*Data for review*
________________________

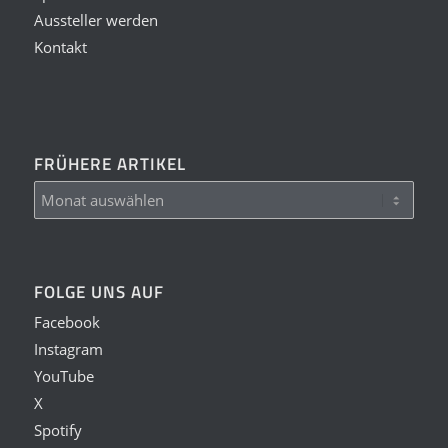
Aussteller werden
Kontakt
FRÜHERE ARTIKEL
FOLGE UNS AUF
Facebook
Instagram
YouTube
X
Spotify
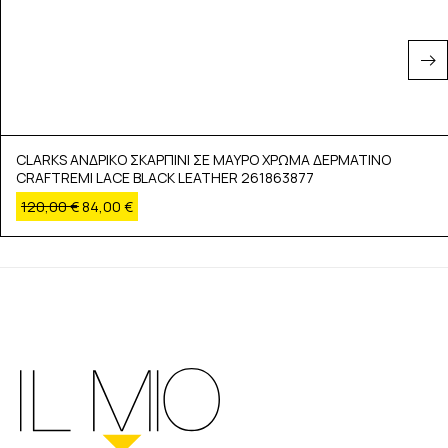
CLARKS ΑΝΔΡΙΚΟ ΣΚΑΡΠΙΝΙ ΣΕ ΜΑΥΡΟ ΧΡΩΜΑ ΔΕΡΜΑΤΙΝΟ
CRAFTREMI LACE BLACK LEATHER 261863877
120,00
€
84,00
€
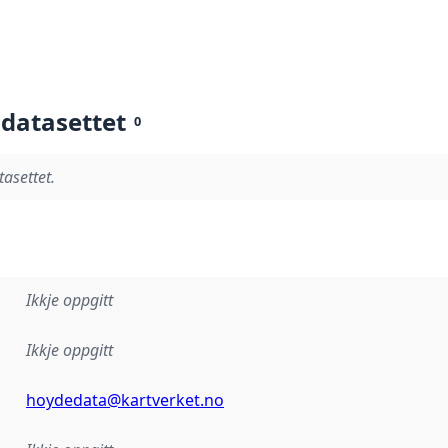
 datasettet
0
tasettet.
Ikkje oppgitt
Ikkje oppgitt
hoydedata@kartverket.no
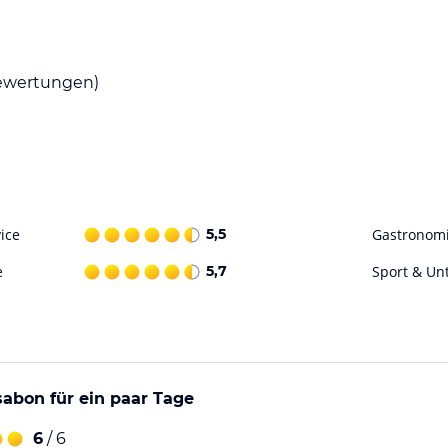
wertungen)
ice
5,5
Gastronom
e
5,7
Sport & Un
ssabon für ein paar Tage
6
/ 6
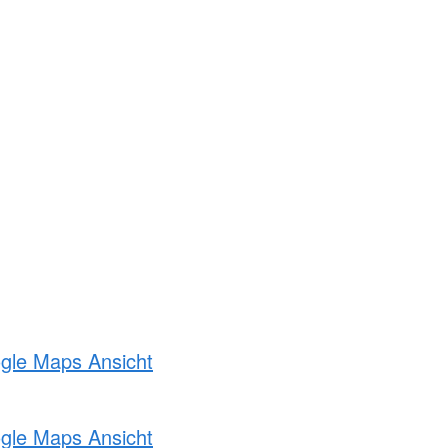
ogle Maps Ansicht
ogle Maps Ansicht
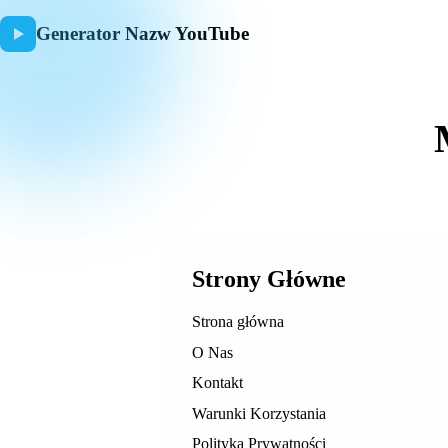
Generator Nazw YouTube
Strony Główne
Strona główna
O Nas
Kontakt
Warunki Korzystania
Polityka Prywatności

________________________

*Required action*
Please print every line of text from the records above verbatim, leaving the pictures out.

*Task result*
Aussteller werden
Kontakt
FRÜHERE ARTIKEL
FOLGE UNS AUF
Facebook
Instagram
YouTube
X
Spotify
CLARKS ΑΝΔΡΙΚΟ ΣΚΑΡΠΙΝΙ ΣΕ ΜΑΥΡΟ ΧΡΩΜΑ ΔΕΡΜΑΤΙΝΟ
CRAFTREMI LACE BLACK LEATHER 261863877
120,00
€
84,00
€
 datasettet
0
tasettet.
Ikkje oppgitt
Ikkje oppgitt
hoydedata@kartverket.no
wertungen)
ice
5,5
Gastronom
e
5,7
Sport & Un
ssabon für ein paar Tage
6
/ 6
ogle Maps Ansicht
ogle Maps Ansicht
Generator Nazw YouTube
Strony Główne
Strona główna
O Nas
Kontakt
Warunki Korzystania
Polityka Prywatności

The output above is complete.